§ **Aufgabe**
Gib den Absatz im Textauszug unten, der mit „Meine Meinung nach wie vor“ beginnt, als kurze Stichpunktliste wieder und behalte dabei seine wesentlichen Aussagen bei.

§ **Textauszug**
━━━━━━━━

Es stehen spannende Zeiten bevor - und viele, die sich bis jetzt wegducken konnten von den "Helden" aus den Landesverbänden, die dieses Chaos durch ihre Wahl zu verantworten haben, werden zukünftig Farbe bekennen müssen...

Wir werden nicht locker lassen............


----------



## GandRalf (6. September 2013)

*AW: (VDSF)DAFV: Noch mehr Fragen, noch weniger Antworten - Noch mehr Dilettantismus??*

Auf der neu eingerichteten Homepage des DAFV findet sich dieser Text.

Im letzten Absatz werden kleine Andeutungen von Antworten in Aussicht gestellt.



> edit by Admin, kein direktes einstellen fremder Inhalte, nur verlinken


Quelle: www.dafv.de


----------



## Thomas9904 (6. September 2013)

*AW: (VDSF)DAFV: Noch mehr Fragen, noch weniger Antworten - Noch mehr Dilettantismus??*



> Im lezten Absatz werden kleine Andeutungen von Antworten in Aussicht gestellt.


Genau diese Seite (siehe Datum Veröffentlichung da) zeigt, wie inkompetent Frau Dr. ist - sie ist laut dieser Veröffentlichung persönlich im Präsidium zuständig für Öffentlichkeitsarbeit und hat bis dato diesbezüglich nix zu Stande gebracht ausser dieser seit Wochen unveränderten Stellungnahme - *PEINLICHST!!!!*

Und die Landesverbände (abgesehen von denen, die jetzt endlich anfangen Fragen zu stellen) dulden das alles!!

Daher hat dies auch nichts mit dem Thema hier zu tun, da dies hier aktuelle Fragen sind, die lange nach der Veröffentlichung auf der Seite des (VDSF)DAFV gestellt wurden und sich das daher nicht auf diese Fragen bezieht...

Meine Meinung nach wie vor:
Dilettantische Trümmertruppe im Bund, verantwortungslose Abnicker in den Ländern (Ausnahme LSFV-NDS, die gegen diesen Unfug stimmten und den LV, die jetzt zumindest mal anfangen, Fragen zu stellen...)...


----------



## pro-release (6. September 2013)

*AW: (VDSF)DAFV: Noch mehr Fragen, noch weniger Antworten - Noch mehr Dilettantismus??*

Ich kann mir schon vorstellen aus welchen Reihen dieser Fragenkatalog kommt.

━━━━━━━━

§ **Bereitgestelltes Material**
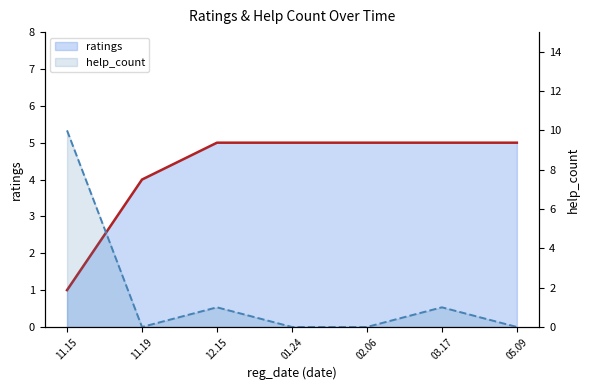

What are all the series names shown in the legend?

ratings, help_count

━━━━━━━━

§ **Schriftliche Antwort**
- Bund: dilettantische Trümmertruppe
- Länder: verantwortungslose Abnicker
- Ausnahmen: der LSFV-NDS, der gegen diesen Unfug stimmte, sowie die Landesverbände, die jetzt zumindest anfangen, Fragen zu stellen